The rise in Northwest gasoline prices through late May corresponded with a runup in global crude oil prices. But oil prices fell by 15 percent from late May through mid-June, as OPEC signaled it would increase its output. At the same time West Coast refiners built up their stocks of gasoline, leading to a fall in gas prices even in the middle of summer driving season.

Then the bad news started again--most recently, the news that the Russian government may shut down production from oil giant Yukos.

So with oil prices on the rise once more, we're likely to see yet another increase in prices at the pump over the next few months. And that could provide yet another piece of evidence that a transportation system dominated by the automobile shackles our economy to distant oil wells (the Northwest produces a tiny amount of petroleum in comparison with its consumption) and to global economic forces far beyond our control. Political shenanigans in Russia (or Nigeria, or Venezuela, or anywhere in the oil producing world) now work to siphon money out of our economy. All the more reason to take steps now to wean ourselves from the sticky stuff.

Posted by ClarkWD | Permalink

Comments

So, oil prices, and gas prices, are volatile and most likely going up. Liquid fuel production is peaking in the next decade or so. But, is this at all predictable? Current real fuel costs are still below 1970's prices which fuels skepticism about the impact of price increases on travel behavior (pun intended). One of the most sophisticated travel models (EMME2 with considerable pumping up by Los Alamos Laboratory) used by Metro, the regional planning agency of Portland, assumes NO REAL INCREASE IN GASOLINE PRICES for the forseeable future, leading to predictions of continuing strong rise in vehicle miles traveled and "need" for more highways to meet this demand.

Arguably, if there was a defensible price curve based on rising world demand and declining production that could be inserted in the model, we could save ourselves billions of dollars and considerable disruption of communities and travelers by NOT building more road capacity.

Challenge: is there a defensible price curve out there that would pass muster for use in travel forecasting?

Help! Before we pave again!

Posted by: Rex Burkholder | Jul 28, 2004 9:59:13 PM

The short answer is that I don't know of a single, universally agreed upon price curve for petroleum products. And one of the reasons is that there's still a lot of uncertainty about when petroleum production will peak, and what it will mean to prices when it does.

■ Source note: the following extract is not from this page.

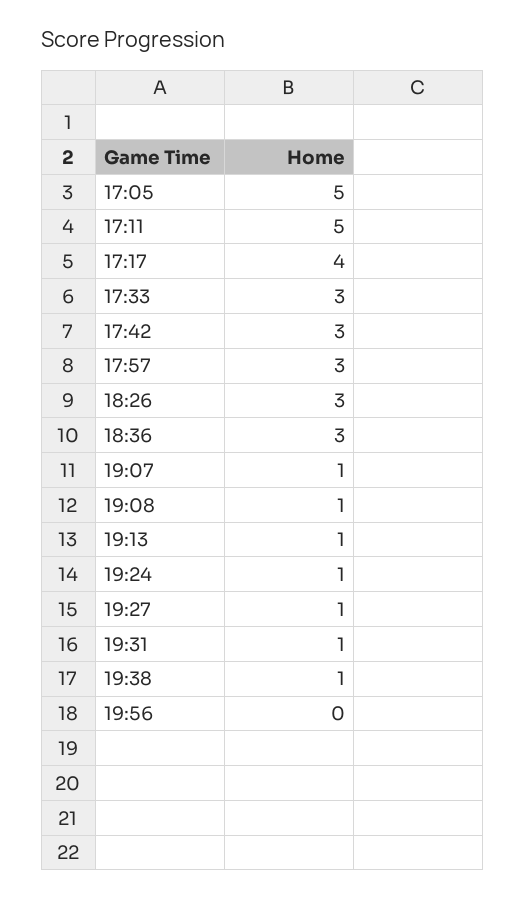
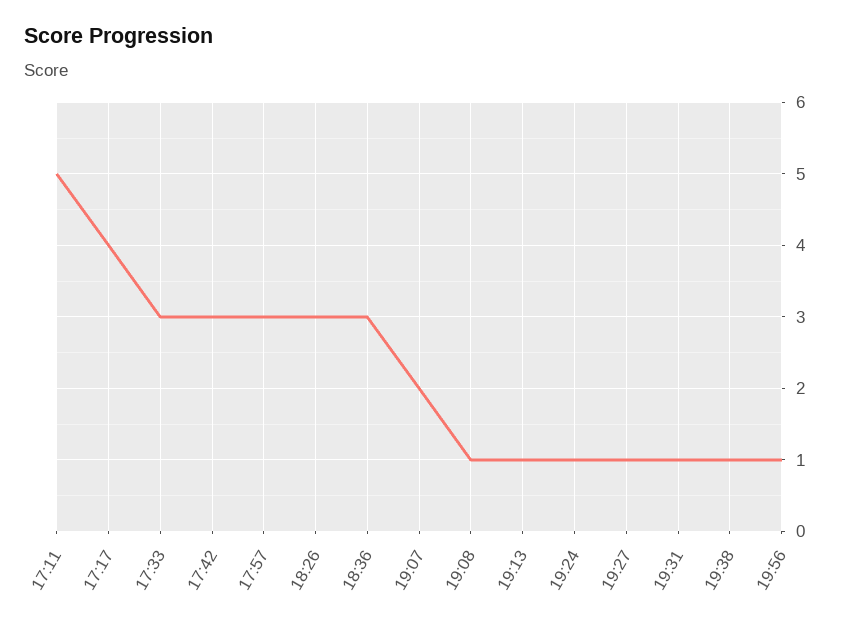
17:05: 5 -> none
19:07: 1 -> 2
19:56: 0 -> 1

Judging from your comments, I'm sure you know that there's a lot of controversy among experts about when the peak will occur. Some geologists and analysts are arguing that the peak year of global oil production will be as soon as 2008. Others say that there's easily enough petroleum or petroleum substitutes to maintain supply growth for the next 30 years. I have my own opinions about which camp is right, but they're just opinions--and they're colored by my hopes and fears, rather than any deep understanding of the facts.

That said, a model that assumes no increase in real gasoline prices is in some ways an *improvement* over some older economic models, which often assumed that the price of commodities such as gasoline tend to decrease over time, not just stay constant. That was roughly the pattern (with some bumps) from 1919 through 1999. (See this post for a nifty graph: http://cascadiascorecard.typepad.com/blog/2004/06/fuels_progress.html .)

But better still would be a model that had a range of price assumptions -- and/or one that built in the uncertainty over gas prices as an economic cost. After all, Wall Street arbitragers make money based on the idea that investors require a price premium to take on added risk and uncertainty --so why should transportation modeling be any different?

But it's an excellent question, Rex, and a steep challenge. I'll keep my eyes open for better examples of price curves -- and if I find them, I'll post them here.

Posted by: Clark Williams-Derry | Jul 29, 2004 2:29:36 PM

Sounds like a mission for 'Redefining Progress.' (www.redefiningprogress.org). Have you seen their Genuine Progress Indicator? A clear indication that modern economic thought is out of touch with the growing desire for a sustainable future. What you need Rex are economic advisors that can see past the end of their pointy noses.